Who is this God I worship?

Since I’m teaching on Augustine’s Confessions tomorrow, I thought I’d post one of my favorite pieces from Book 1. Confessions opens with Augustine praising this amazing God who has pursued him so graciously and transformed his life so completely. And, here is where he just breaks out in stunned admiration of God’s incomprehensible perfection.

“You, my God, are supreme, utmost in goodness, mightiest and all-powerful, most merciful and most just. You are the most hidden from us and yet the most present amongst us, the most beautiful and yet the most strong, ever enduring and yet we cannot comprehend you. You are unchangeable and yet you change all things. You are never new, never old, and yet all things have new life from you. You are the unseen power that brings decline upon the proud. You are ever active, yet always at rest. You gather all things to yourself, though you suffer no need. You support, you fill, and you protect all things. You create them nourish them, and bring them to perfection. You seek to make them your own, though you lack for nothing. You love your creatures, but with a gentle love. You treasure them, but without apprehension. You grieve for wrong, but suffer no pain. You can be angry and yet serene. Your works are varied, but your purpose is one and the same. You welcome all who come to you, though you never lost them. You are never in need yet are glad to gain, never covetous yet you exact a return for your gifts.” (Confessions 1.4).


About Marc Cortez

Theology Prof and Dean at Western Seminary, husband, father, & blogger, who loves theology, church history, ministry, pop culture, books, and life in general.

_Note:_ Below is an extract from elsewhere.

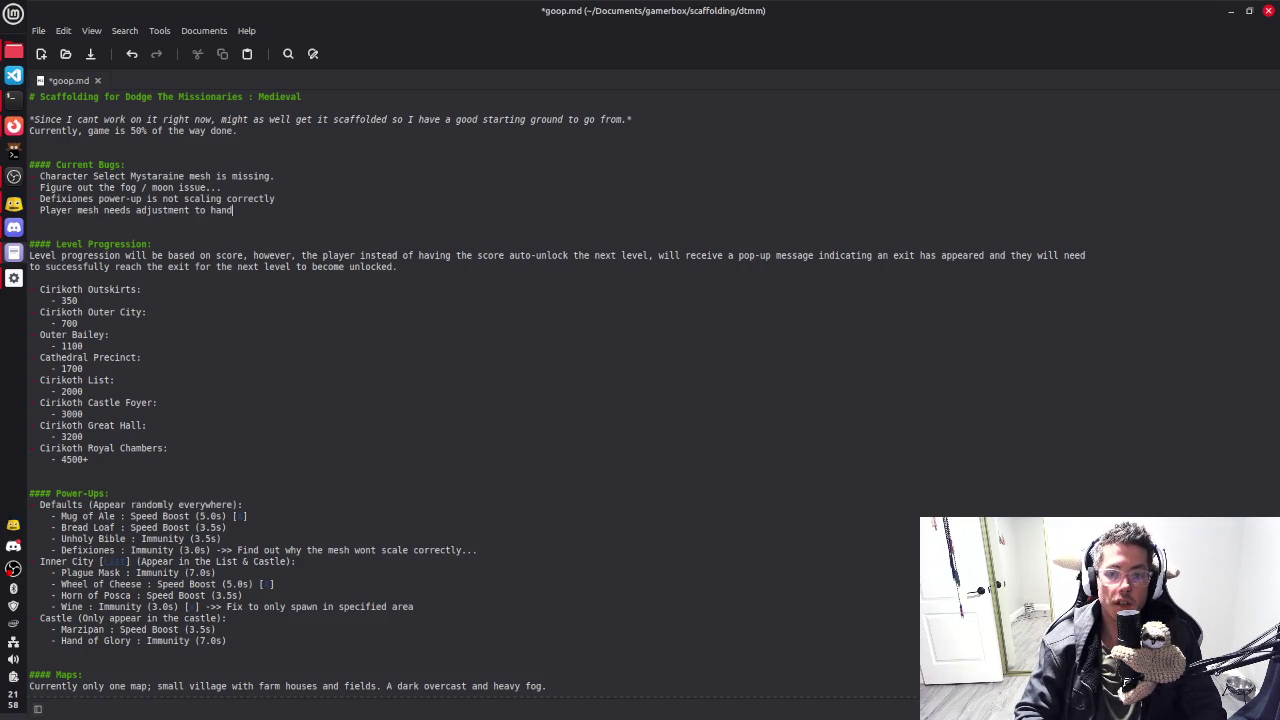
pyautogui.write('sl')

Posted on September 20, 2011, in Early Church, Theology Proper and tagged , , . Bookmark the permalink. 3 Comments.

  1. Marc: The Confessions of St. Augustine, I still have my own copy from when I was Confirmed Roman Catholic (a gift from my great Uncle, RIP). My copy is 1954, London Burns & Oates. It still has the dust jacket (now in a Demco or mylar cover). I have read it often over my years!

  2. I love this and nearly everything by Augustine. There’s a great passage in book 1 where Augustine is playing around with the idea of whether or not we actually invoke God to come down, and he uses approximately seven different forms of the word ‘invoco’ within the space of appox. ten lines. I remember translating it last year – it was my first realization of what a master rhetorician he was in the midst of being an engaging thinker. I hope that you and your class have a great time with Confessions!